The natural gas versus distributed energy conversation continues with the release of a much-anticipated California study that concludes that a centralized natural gas generation plant is less expensive — at least in the power-strapped area studied.
The conclusion came out of a report “Moorpark Sub-Area Local Capacity Alternative Study,” by the California Independent System Operator.While the report came down on the side of the centralized natural gas generator, industry insiders say there is more to the story. The cost and benefits of distributed energy resources are quickly catching up with natural gas. In fact, they say distributed resources can be viewed as less expensive, depending on how the comparisons are calculated.
Matt Roberts, vice president of the Energy Storage Association, said that such cost comparisons generally focus on the levelized cost of electricity, a methodology that doesn’t work for energy storage systems. It fails to recognize the multiple grid benefits of distributed energy resources, such as energy storage, he said.
Distributed energy can readily compete with natural gas facilities, and do more to ensure a stable, reliable, and affordable grid. This is especially true when consideration is given to local benefits, such as reliability, resiliency and cost savings from deferring transmission and distribution improvements, according to Roberts.
The results of the study reinforce the concept that using “technology-enabled distributed energy resources for grid reliability is nearing price-par with new gas generation,” said Eric Young, vice president, industry solutions for Enbala Power Networks. “While the decision to build new central fossil generation versus using distributed alternatives must consider all micro, macro and long term needs, as the penetrations of controllable active and reactive energy resources grow, even gas will face a formidable challenge to compete.”
The study sprang from a decision by the California Public Utilities Commission approving a request by utility Southern California Edison to sign a long-term power purchase agreement with NRG Oxnard Energy Center for the 262-MW gas-fired Puente plant. The goal of the agreement was to meet the capacity needs of the Moorpark Sub-Area, where 2,000 MW will be retired due to state policies limiting the use of coastal water.
When NRG applied to the California Energy Commission for approval to construct the facility, the ISO offered to study alternative resources that might meet the needs of the area. The commission accepted the offer.
Working with the utility, the ISO looked at three sets of capacity alternatives to the Puente plant, quantifying the amount of preferred resources, energy storage or reactive power devices that would be needed to supply the area.
The three options all included distributed resources: 80 MW of energy storage-enabled demand response: 25 MW of solar PV and energy storage resources and about 30 MW of existing slow-responding demand response that was coupled with enough energy storage to meet the area’s needs, according to the report.
However, this additional 135 MW wasn’t enough to meet the area’s needs, so the ISO came up with three additional scenarios to meet the area’s reliability needs. They had to adhere to standards set by the North American Electric Reliability Corporation, the Western Electricity Coordinating Council and ISO.
Scenarios 1 and 2 identified the amount of in-front-of-meter battery storage or dynamic reactive power needed to meet the needs of the area.
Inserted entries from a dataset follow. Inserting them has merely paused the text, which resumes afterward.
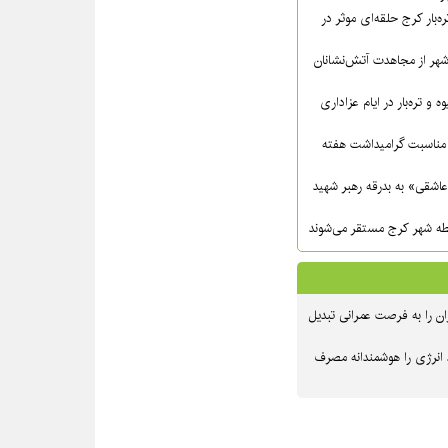
ره‌بار کرج حلقه‌ای موثر در
شهر از مجاهدت آتش‌نشانان
ه و تره‌بار در ایام عزاداری
مناسبت گرامیداشت هفته
عاشقی» به بدرقه رهبر شهید
ن را به فرصت عمرانی تبدیل
 انرژی را هوشمندانه مصرف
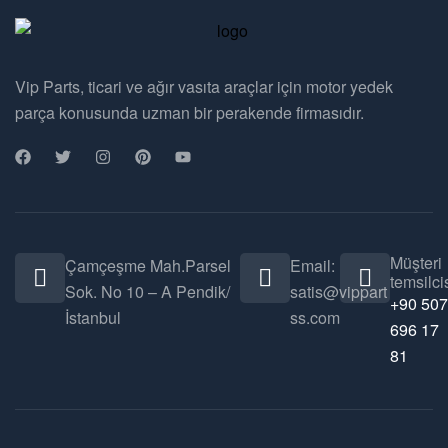
Vip Parts, ticari ve ağır vasıta araçlar için motor yedek
parça konusunda uzman bir perakende firmasıdır.
Müşteri
Çamçeşme Mah.Parsel
Email:
temsilcis
Sok. No 10 – A Pendik/
satis@vippart
+90 507
İstanbul
ss.com
696 17
81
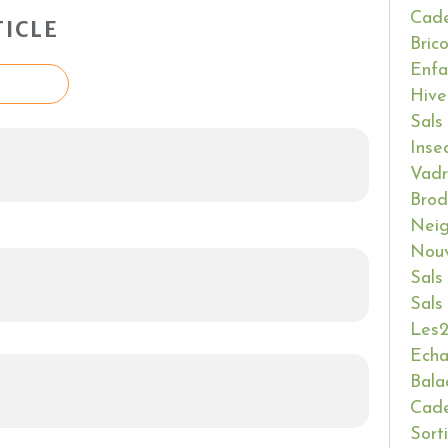
Cade
ICLE
Bric
Enfa
Hive
Sals
Inse
Vadr
Brod
Neig
Nouv
Sals
Sals
Les2
Ech
1
Bala
Cade
Sort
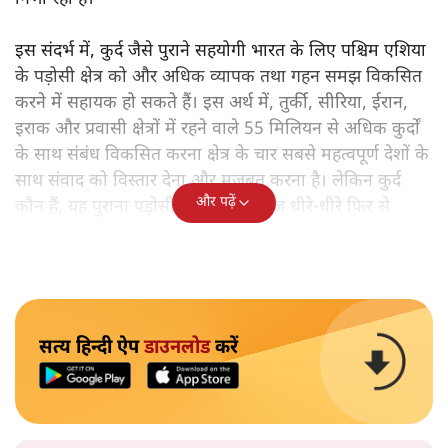
इस संदर्भ में, कुर्द जैसे पुराने सहयोगी भारत के लिए पश्चिम एशिया
के पड़ोसी क्षेत्र को और अधिक व्यापक तथा गहन समझ विकसित
करने में सहायक हो सकते हैं। इस अर्थ में, तुर्की, सीरिया, ईरान,
इराक और प्रवासी क्षेत्रों में रहने वाले 55 मिलियन से अधिक कुर्दों
के साथ संबंध विकसित करना क्षेत्र के चार सबसे महत्वपूर्ण देशों के
साथ संवाद को विस्तार देना और मजबूत करना है। लेकिन कुर्द
और पढ़ें
कौन हैं, यह पुराना पड़ोसी जिसे भारत आज धीरे-धीरे फिर से
पहचान रहा है?
सत्य हिन्दी ऐप
डाउनलोड
करें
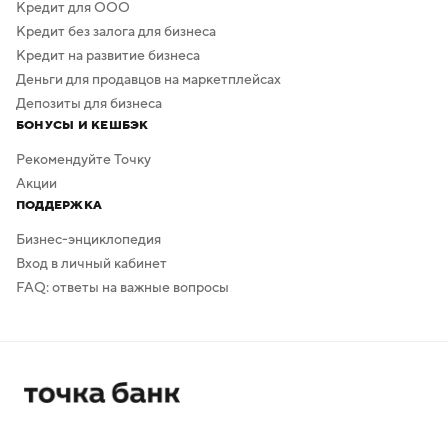
Кредит для ООО
Кредит без залога для бизнеса
Кредит на развитие бизнеса
Деньги для продавцов на маркетплейсах
Депозиты для бизнеса
БОНУСЫ И КЕШБЭК
Рекомендуйте Точку
Акции
ПОДДЕРЖКА
Бизнес-энциклопедия
Вход в личный кабинет
FAQ: ответы на важные вопросы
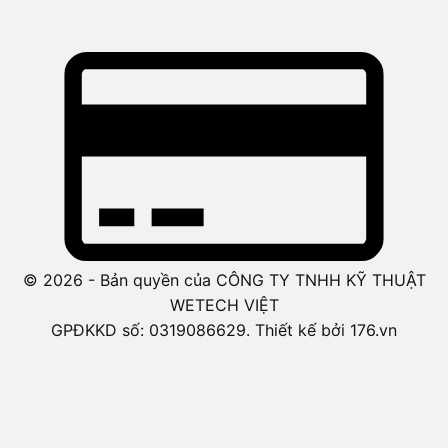
© 2026 - Bản quyền của CÔNG TY TNHH KỸ THUẬT
WETECH VIỆT
GPĐKKD số: 0319086629. Thiết kế bởi 176.vn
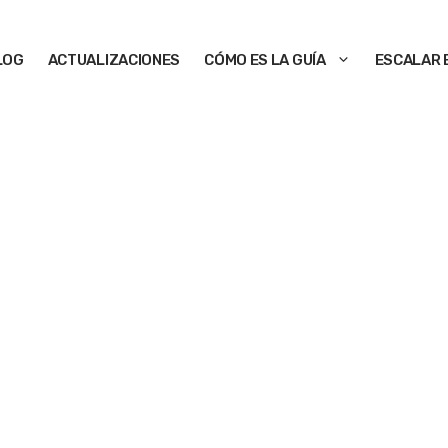
LOG
ACTUALIZACIONES
CÓMO ES LA GUÍA
ESCALAR 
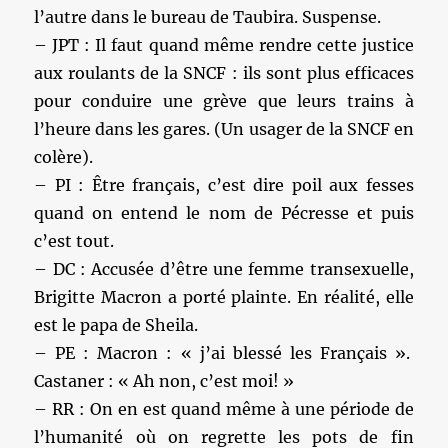
l’autre dans le bureau de Taubira. Suspense.
– JPT : Il faut quand même rendre cette justice
aux roulants de la SNCF : ils sont plus efficaces
pour conduire une grève que leurs trains à
l’heure dans les gares. (Un usager de la SNCF en
colère).
– PI : Être français, c’est dire poil aux fesses
quand on entend le nom de Pécresse et puis
c’est tout.
– DC : Accusée d’être une femme transexuelle,
Brigitte Macron a porté plainte. En réalité, elle
est le papa de Sheila.
– PE : Macron : « j’ai blessé les Français ».
Castaner : « Ah non, c’est moi! »
– RR : On en est quand même à une période de
l’humanité où on regrette les pots de fin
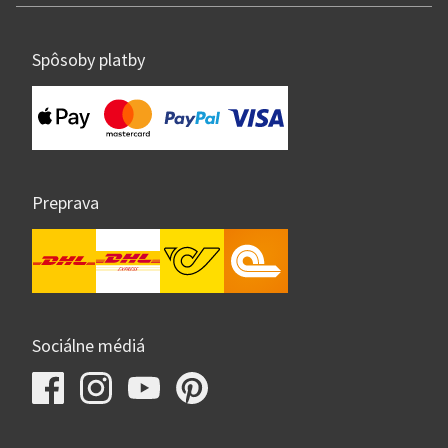
Spôsoby platby
Preprava
Sociálne médiá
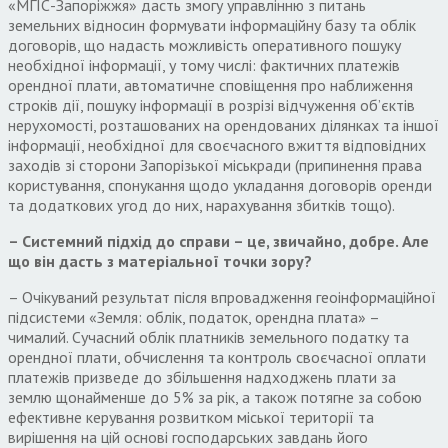
«МГІС-Запоріжжя» дасть змогу управлінню з питань
земельних відносин формувати інформаційну базу та облік
договорів, що надасть можливість оперативного пошуку
необхідної інформації, у тому числі: фактичних платежів
орендної плати, автоматичне сповіщення про наближення
строків дії, пошуку інформації в розрізі відчуження об’єктів
нерухомості, розташованих на орендованих ділянках та іншої
інформації, необхідної для своєчасного вжиття відповідних
заходів зі сторони Запорізької міськради (припинення права
користування, спонукання щодо укладання договорів оренди
та додаткових угод до них, нарахування збитків тощо).
– Системний підхід до справи – це, звичайно, добре. Але
що він дасть з матеріальної точки зору?
– Очікуваний результат після впровадження геоінформаційної
підсистеми «Земля: облік, податок, орендна плата» –
чималий. Сучасний облік платників земельного податку та
орендної плати, обчислення та контроль своєчасної оплати
платежів призведе до збільшення надходжень плати за
землю щонайменше до 5% за рік, а також потягне за собою
ефективне керування розвитком міської території та
вирішення на цій основі господарських завдань його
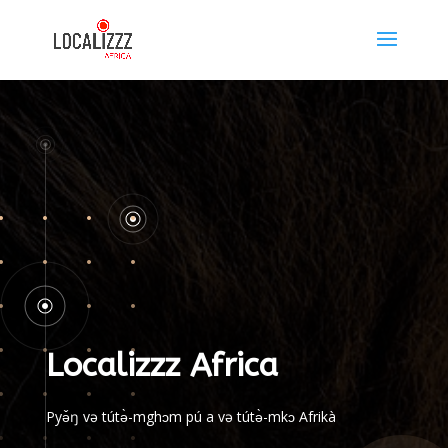
Localizzz Africa
Pyə̌ŋ və tútə̀-mghɔm pú a və tútə̀-mkɔ Afrikà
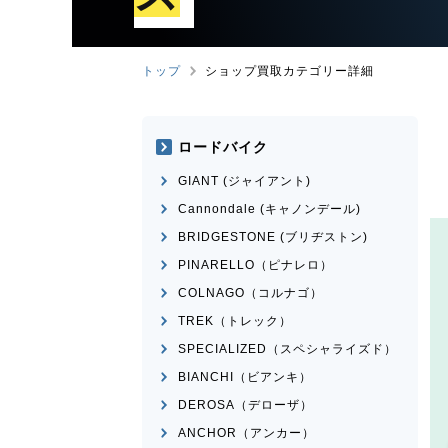
トップ
ショップ買取カテゴリー詳細
ロードバイク
GIANT (ジャイアント)
Cannondale (キャノンデール)
BRIDGESTONE (ブリヂストン)
PINARELLO（ピナレロ）
COLNAGO（コルナゴ）
TREK（トレック）
SPECIALIZED（スペシャライズド）
BIANCHI（ビアンキ）
DEROSA（デローザ）
ANCHOR（アンカー）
Under the third scenario, CAISO assumed that the 54-MW gas-fired Ellwood Generating Facility would retired instead of being refurbished, according to the report.
The report found that Scenario 1, incremental distributed resources plus grid-connected battery storage, would cost $805 million; Scenario 2, incremental distributed resources plus a reactive device, would cost $309-$359 million; and Scenario 3, incremental distributed resources plus grid-connected battery storage (assuming retirement of the Ellwood Generating Station) would cost $1,116 million and the Puente Power Project—a 262-MW combustion turbine generator—would cost $299 million.
“The ISO’s cost comparison indicates that the estimated capital costs for scenarios 1 and 3 are significantly higher than the estimated capital costs for the Puente project,” the report said. “The estimated capital costs for scenario 2 is only slightly higher than the Puente project but this scenario does not provide the same level of protection against post-contingency load shedding to mitigate thermal overloads,” the report said.
The estimates only include initial installation and not operating or maintenance costs.